Faced with a growing PR problem, Zara’s parent company, Inditex, has now sounded a slightly more cooperative note. In a statement, Inditex said that, in addition to communicating with Bassen’s counsel to try to “clarify and resolve” the matter, it has launched an internal investigation of the allegations and has “suspended” the sale of relevant items in its stores. It also suggested that some of the items came from “external suppliers,” potentially hinting that it may seek to shift any blame onto one or more of its vendors. Bassen, for her part, has said she intends to continue pursuing her claims.
Zara is known for churning out clothing inspired by the runway. And the design of an article of clothing is generally not copyrightable under U.S. copyright law; for example, the Second Circuit has held that copyright law doesn’t support a claim over the knockoff of a designer prom dress where design elements like sequins and layers of tulle were not “separable” from the useful article of clothing itself. The idea of separability, and the overall state of case law regarding garment design generally, is complicated (as we discussed in a recent post). But here, the copied items are not designs for clothing; they are decorative patches, and thus would seem to fall into the category of separable design elements (like an illustration or print on fabric) that should be, as a general matter, copyrightable.

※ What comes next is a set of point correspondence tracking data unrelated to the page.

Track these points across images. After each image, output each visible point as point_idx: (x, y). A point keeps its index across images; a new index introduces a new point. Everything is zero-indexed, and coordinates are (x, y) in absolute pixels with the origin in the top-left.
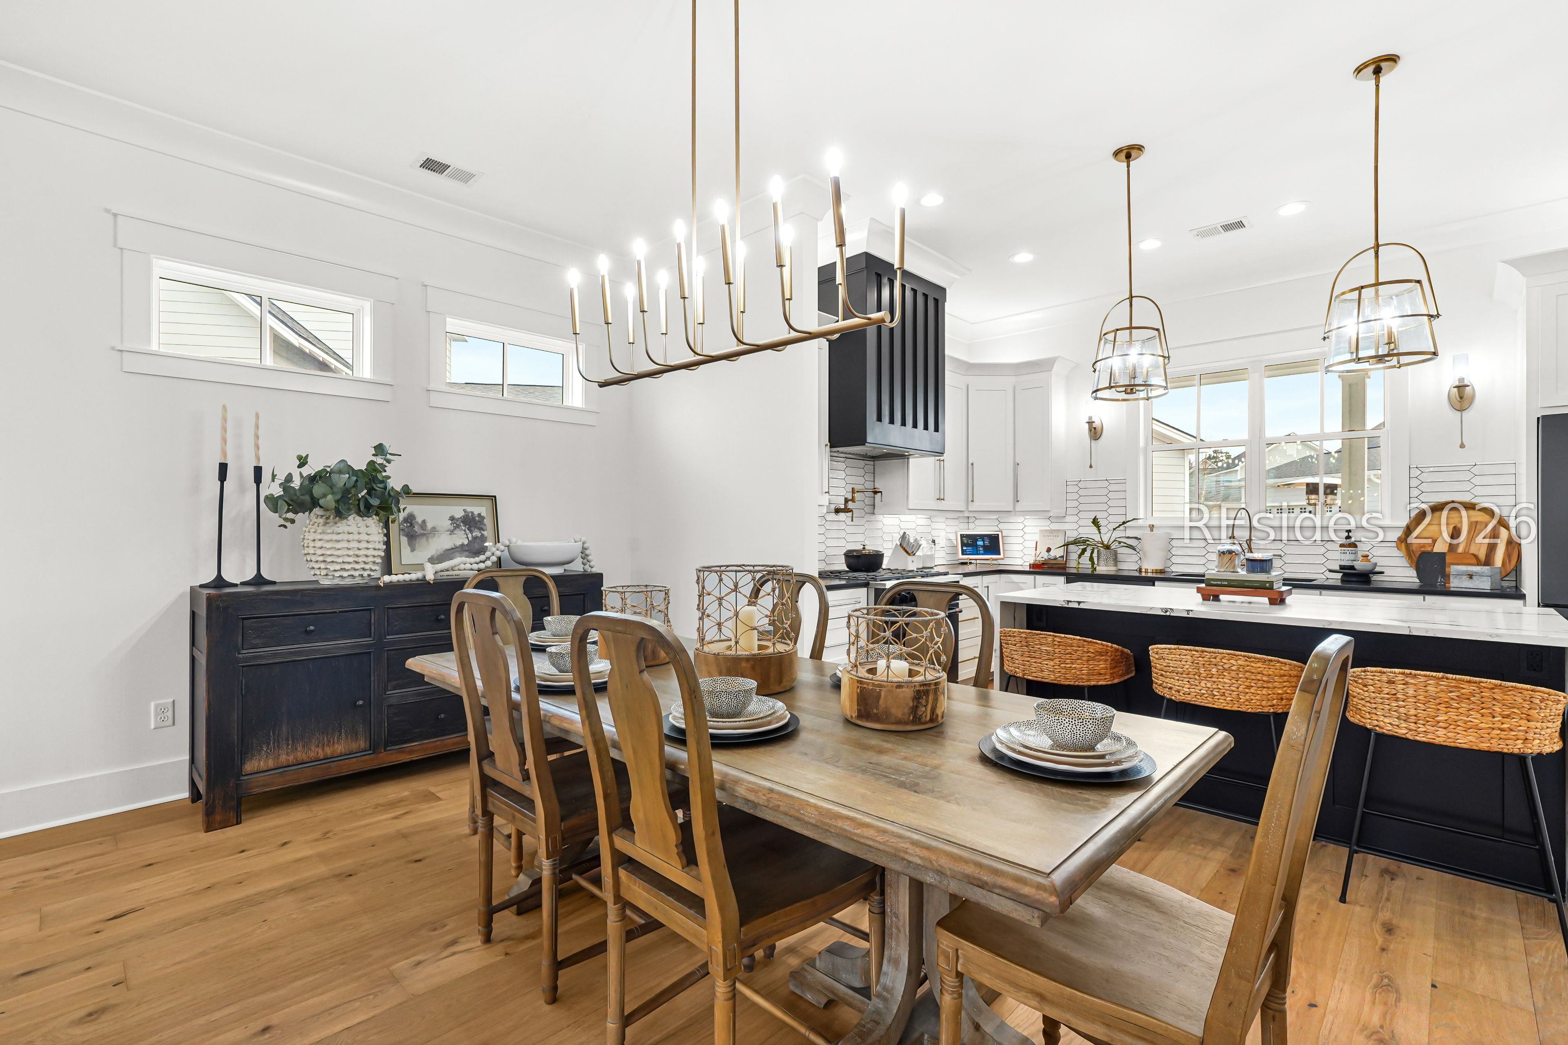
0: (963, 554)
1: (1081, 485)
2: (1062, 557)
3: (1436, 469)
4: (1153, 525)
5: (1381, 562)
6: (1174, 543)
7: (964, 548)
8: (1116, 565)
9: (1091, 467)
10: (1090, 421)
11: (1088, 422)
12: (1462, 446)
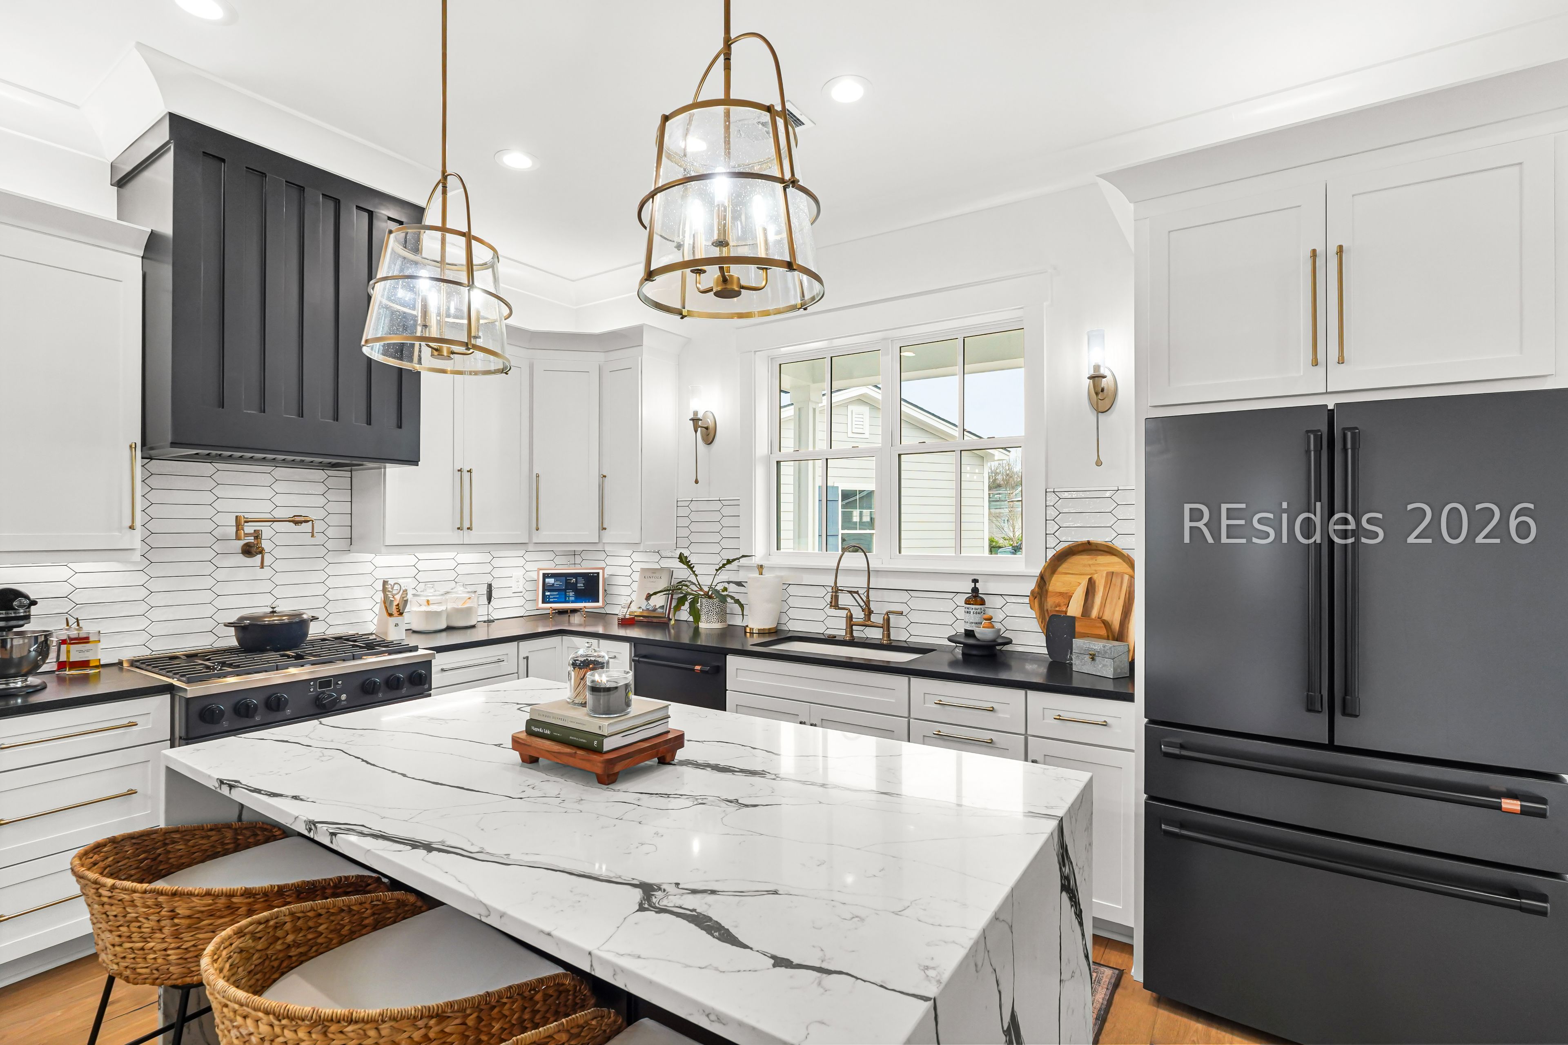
0: (544, 602)
1: (693, 506)
2: (662, 607)
3: (1074, 495)
4: (762, 566)
5: (1010, 624)
6: (792, 590)
7: (547, 593)
8: (723, 620)
9: (697, 482)
10: (696, 417)
11: (692, 419)
12: (1099, 463)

Zara’s initial letter to Bassen suggests that Zara might also argue that the artists’ designs lack sufficient originality to be copyrightable; but that conclusion seems, at least, debatable. While some of the designs might be arguably more generic than others (compare, for example, Bassen’s illustration of a heart-shaped lollipop, with her illustration of a diary, complete with lock and the words “Keep Out” on the cover), commentators have noted that courts would likely examine the similarity between Bassen’s and Zara’s pieces as to overall arrangement of text, color, angle, and other graphic elements, as well as the fact that multiple items were apparently copied from the collections of several of the aggrieved artists. (Artists might also seek to emphasize that this is not the first time Zara has been accused of copying others’ works.) And putting aside the purely legal analysis of whether the artists might ultimately prevail in a lawsuit, this story also fits into a growing trend of independent artists facing off against large brands they suspect of profiting off of their work.

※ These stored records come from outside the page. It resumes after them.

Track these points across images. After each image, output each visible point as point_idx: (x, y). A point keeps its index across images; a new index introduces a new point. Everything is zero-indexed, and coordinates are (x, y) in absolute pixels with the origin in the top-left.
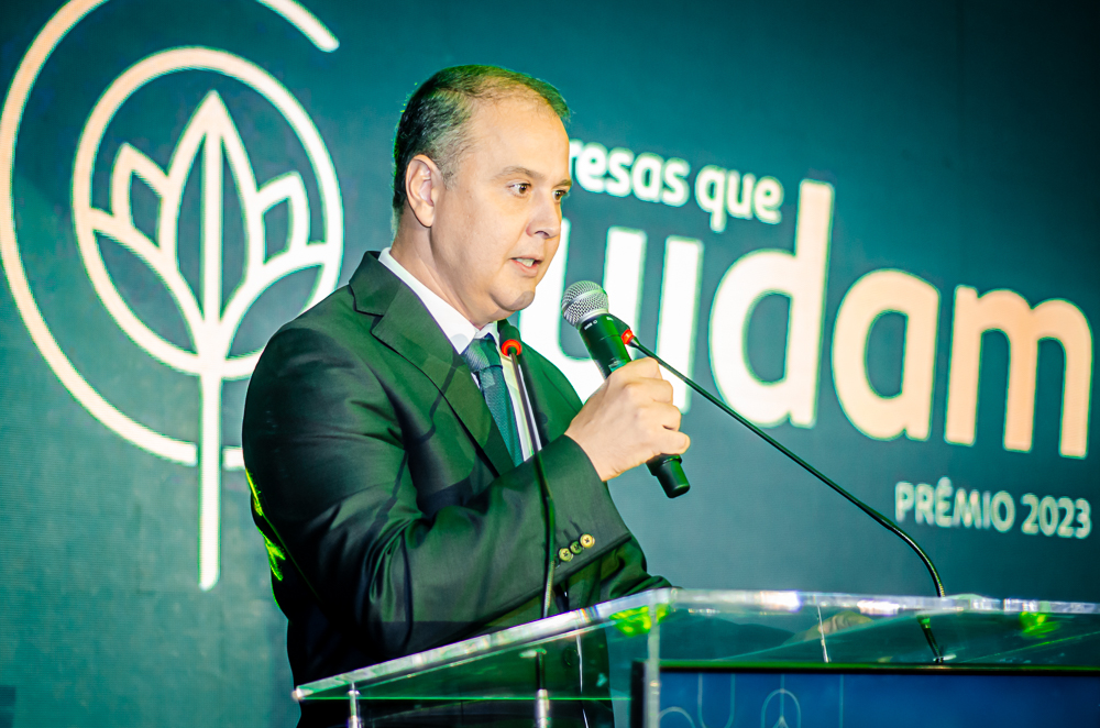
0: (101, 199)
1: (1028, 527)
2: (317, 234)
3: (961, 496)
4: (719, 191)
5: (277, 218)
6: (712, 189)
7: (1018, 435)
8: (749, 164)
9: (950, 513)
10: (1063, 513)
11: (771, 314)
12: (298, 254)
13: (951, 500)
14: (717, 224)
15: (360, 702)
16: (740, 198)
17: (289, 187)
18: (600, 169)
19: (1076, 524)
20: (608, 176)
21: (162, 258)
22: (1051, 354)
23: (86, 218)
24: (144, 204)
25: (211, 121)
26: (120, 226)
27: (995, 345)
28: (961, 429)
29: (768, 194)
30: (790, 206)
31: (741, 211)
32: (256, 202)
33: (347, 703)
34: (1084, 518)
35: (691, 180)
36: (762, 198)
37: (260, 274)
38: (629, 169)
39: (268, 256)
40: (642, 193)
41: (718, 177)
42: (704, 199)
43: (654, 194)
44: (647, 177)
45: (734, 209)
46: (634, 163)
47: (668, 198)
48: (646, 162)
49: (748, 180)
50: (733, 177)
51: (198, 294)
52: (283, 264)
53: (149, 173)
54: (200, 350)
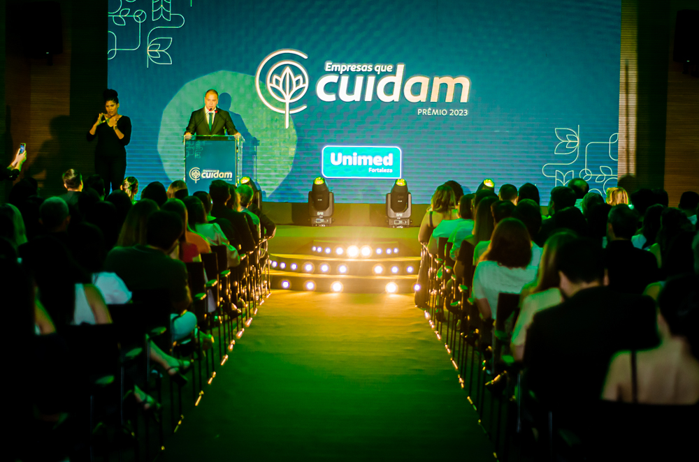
0: (271, 82)
2: (304, 83)
3: (434, 110)
5: (298, 82)
6: (378, 68)
7: (449, 100)
8: (386, 62)
10: (460, 112)
11: (391, 84)
12: (301, 85)
13: (431, 111)
14: (379, 73)
16: (384, 69)
17: (300, 77)
19: (464, 113)
20: (356, 69)
21: (280, 88)
23: (269, 85)
24: (277, 82)
25: (288, 70)
26: (274, 85)
30: (395, 69)
32: (294, 80)
34: (466, 112)
35: (373, 67)
36: (389, 68)
37: (295, 89)
39: (296, 86)
40: (363, 70)
41: (379, 66)
42: (376, 70)
43: (365, 70)
44: (364, 68)
45: (382, 70)
46: (361, 66)
47: (368, 70)
48: (364, 66)
49: (385, 66)
50: (382, 66)
51: (285, 92)
52: (299, 87)
53: (278, 78)
54: (286, 99)
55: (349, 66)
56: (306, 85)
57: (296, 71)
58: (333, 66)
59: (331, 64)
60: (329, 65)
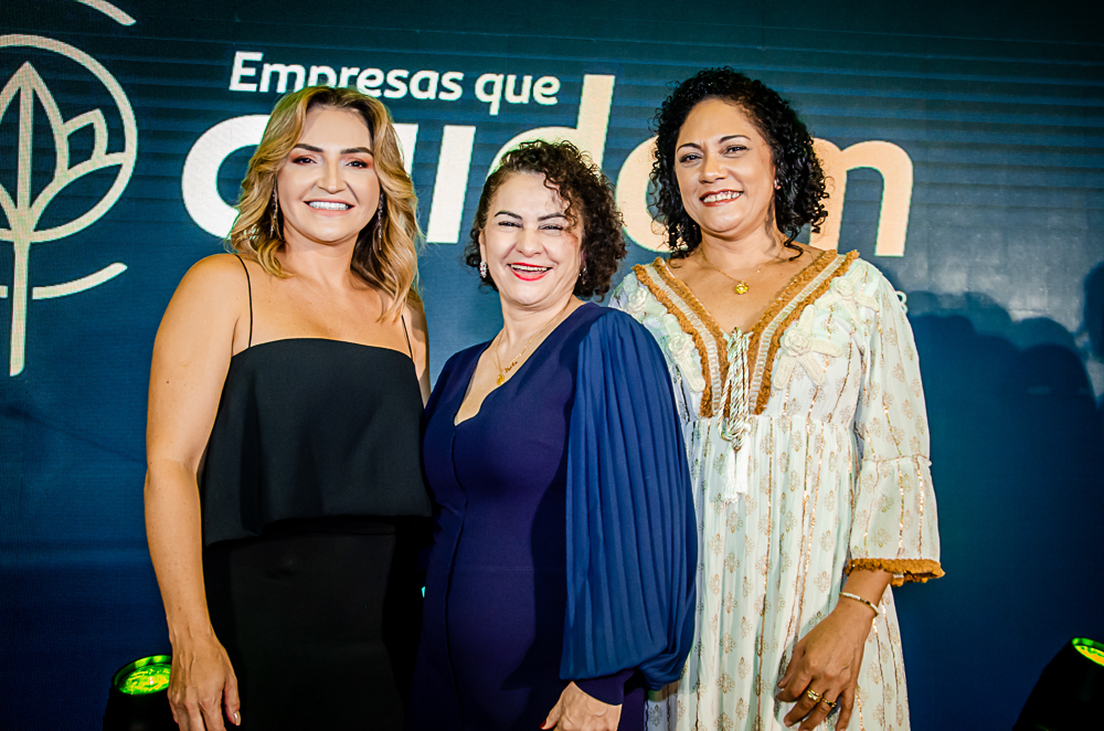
2: (116, 143)
4: (497, 89)
6: (489, 88)
12: (100, 159)
14: (494, 111)
16: (518, 92)
17: (95, 118)
18: (379, 81)
20: (385, 86)
29: (547, 86)
30: (571, 95)
31: (519, 100)
32: (62, 130)
35: (469, 85)
36: (545, 90)
37: (65, 175)
38: (407, 81)
39: (73, 163)
40: (418, 94)
41: (498, 79)
42: (481, 95)
43: (431, 94)
44: (424, 85)
45: (511, 98)
46: (411, 76)
47: (444, 96)
48: (421, 75)
49: (528, 79)
50: (512, 79)
51: (13, 192)
52: (86, 168)
54: (12, 224)
55: (348, 71)
56: (127, 159)
57: (75, 91)
58: (268, 69)
59: (258, 56)
60: (247, 64)
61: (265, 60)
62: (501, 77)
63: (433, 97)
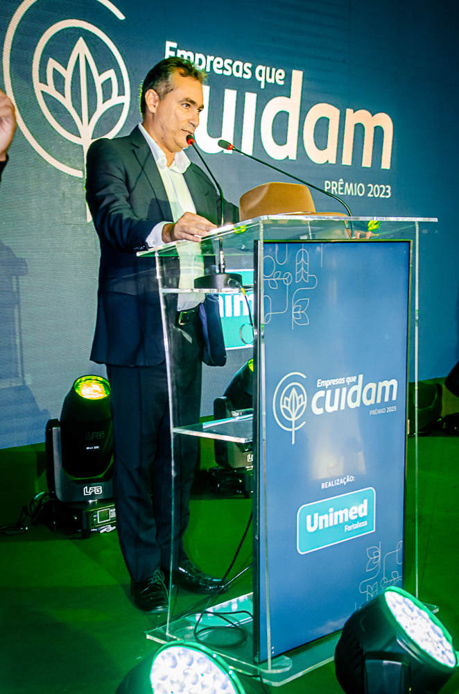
0: (43, 80)
1: (369, 195)
2: (121, 92)
3: (347, 184)
4: (263, 74)
5: (107, 87)
6: (260, 73)
7: (367, 162)
9: (342, 191)
10: (381, 189)
11: (281, 120)
12: (115, 100)
13: (343, 186)
14: (263, 86)
15: (159, 257)
16: (270, 77)
17: (111, 74)
18: (221, 66)
19: (386, 194)
20: (223, 68)
21: (67, 102)
22: (379, 131)
23: (38, 87)
25: (81, 49)
26: (51, 89)
27: (359, 128)
28: (347, 160)
29: (280, 74)
30: (288, 78)
31: (271, 81)
32: (99, 80)
33: (155, 257)
34: (388, 191)
36: (278, 76)
37: (102, 108)
38: (231, 66)
39: (104, 100)
40: (236, 75)
41: (263, 68)
42: (258, 77)
43: (240, 74)
44: (238, 69)
45: (269, 81)
46: (233, 63)
47: (245, 76)
48: (237, 63)
49: (274, 70)
50: (268, 69)
51: (80, 115)
52: (110, 104)
53: (60, 69)
54: (81, 136)
55: (210, 58)
56: (126, 99)
59: (174, 45)
60: (171, 49)
61: (179, 48)
62: (265, 67)
63: (241, 76)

We’ve also seen this trend in graffiti art; brands such as American Eagle, Coach, Cavalli, and Starbucks have been sued by street artists for unauthorized use of graffiti art in connection with products. Another such case, against fashion house Moschino over the alleged appropriation of a work by graffiti artist Rime, recently settled after the artist prevailed against Moschino’s early attempts to dismiss the case.

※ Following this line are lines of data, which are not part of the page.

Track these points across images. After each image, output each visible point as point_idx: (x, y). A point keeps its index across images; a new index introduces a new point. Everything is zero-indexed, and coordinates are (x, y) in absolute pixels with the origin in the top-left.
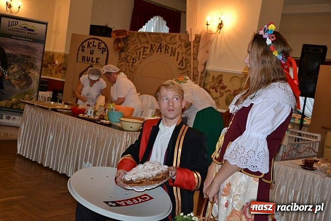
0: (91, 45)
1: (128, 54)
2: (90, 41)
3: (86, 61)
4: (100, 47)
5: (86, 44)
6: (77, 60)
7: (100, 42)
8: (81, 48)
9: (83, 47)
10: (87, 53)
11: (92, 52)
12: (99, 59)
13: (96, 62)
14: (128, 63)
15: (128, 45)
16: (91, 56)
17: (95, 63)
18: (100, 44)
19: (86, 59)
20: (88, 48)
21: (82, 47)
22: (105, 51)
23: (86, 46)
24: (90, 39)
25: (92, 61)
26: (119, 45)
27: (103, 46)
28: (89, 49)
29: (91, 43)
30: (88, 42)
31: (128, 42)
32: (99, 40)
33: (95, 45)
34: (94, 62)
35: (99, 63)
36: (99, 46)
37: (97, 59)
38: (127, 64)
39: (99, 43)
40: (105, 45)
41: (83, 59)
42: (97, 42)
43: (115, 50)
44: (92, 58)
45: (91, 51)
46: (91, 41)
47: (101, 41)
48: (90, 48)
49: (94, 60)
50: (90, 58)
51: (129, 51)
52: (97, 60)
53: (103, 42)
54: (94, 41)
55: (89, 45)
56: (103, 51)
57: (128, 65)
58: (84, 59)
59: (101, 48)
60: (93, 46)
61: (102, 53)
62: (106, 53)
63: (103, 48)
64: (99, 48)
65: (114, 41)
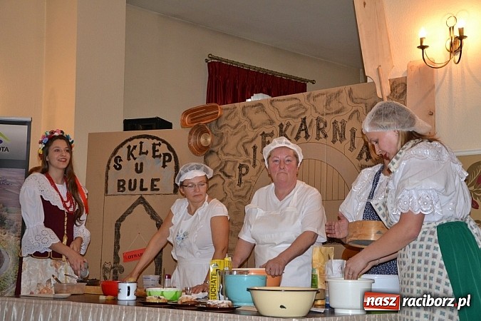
0: (136, 153)
1: (224, 158)
2: (132, 144)
3: (127, 191)
4: (157, 154)
5: (123, 153)
6: (106, 191)
7: (157, 142)
8: (113, 163)
9: (118, 159)
10: (128, 172)
11: (139, 169)
12: (158, 180)
13: (152, 189)
14: (229, 177)
15: (222, 138)
16: (138, 177)
17: (149, 191)
18: (157, 147)
19: (127, 186)
20: (129, 159)
21: (116, 161)
22: (170, 160)
23: (124, 157)
24: (131, 139)
25: (142, 189)
26: (202, 140)
27: (163, 149)
28: (133, 162)
29: (135, 147)
30: (129, 147)
31: (223, 131)
32: (153, 138)
33: (144, 151)
34: (146, 189)
35: (158, 190)
36: (154, 151)
37: (153, 180)
38: (227, 180)
39: (154, 145)
40: (169, 147)
41: (119, 186)
42: (148, 144)
43: (194, 153)
44: (142, 181)
45: (137, 164)
46: (136, 142)
47: (158, 139)
48: (135, 159)
49: (147, 184)
50: (135, 180)
51: (226, 150)
52: (153, 185)
53: (164, 142)
54: (141, 143)
55: (130, 154)
56: (164, 162)
57: (230, 183)
58: (123, 186)
59: (160, 156)
60: (141, 153)
61: (164, 166)
62: (171, 164)
63: (165, 155)
64: (154, 156)
65: (190, 133)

As Bassen herself has pointed out, many lesser-known artists may lack the resources to pursue costly and time-consuming litigation against major companies. Yet as we saw in a similar case a few years ago, independent artists are sometimes able to marshal the power of social media—and bad publicity—to take their case to the consumers (who can compare items and draw their own conclusions) and elicit a response from a company suspected of copying. In short, companies who copy the work of emerging independent artists without permission or compensation do so at their own peril, risking not just financial liability but the goodwill of their brands.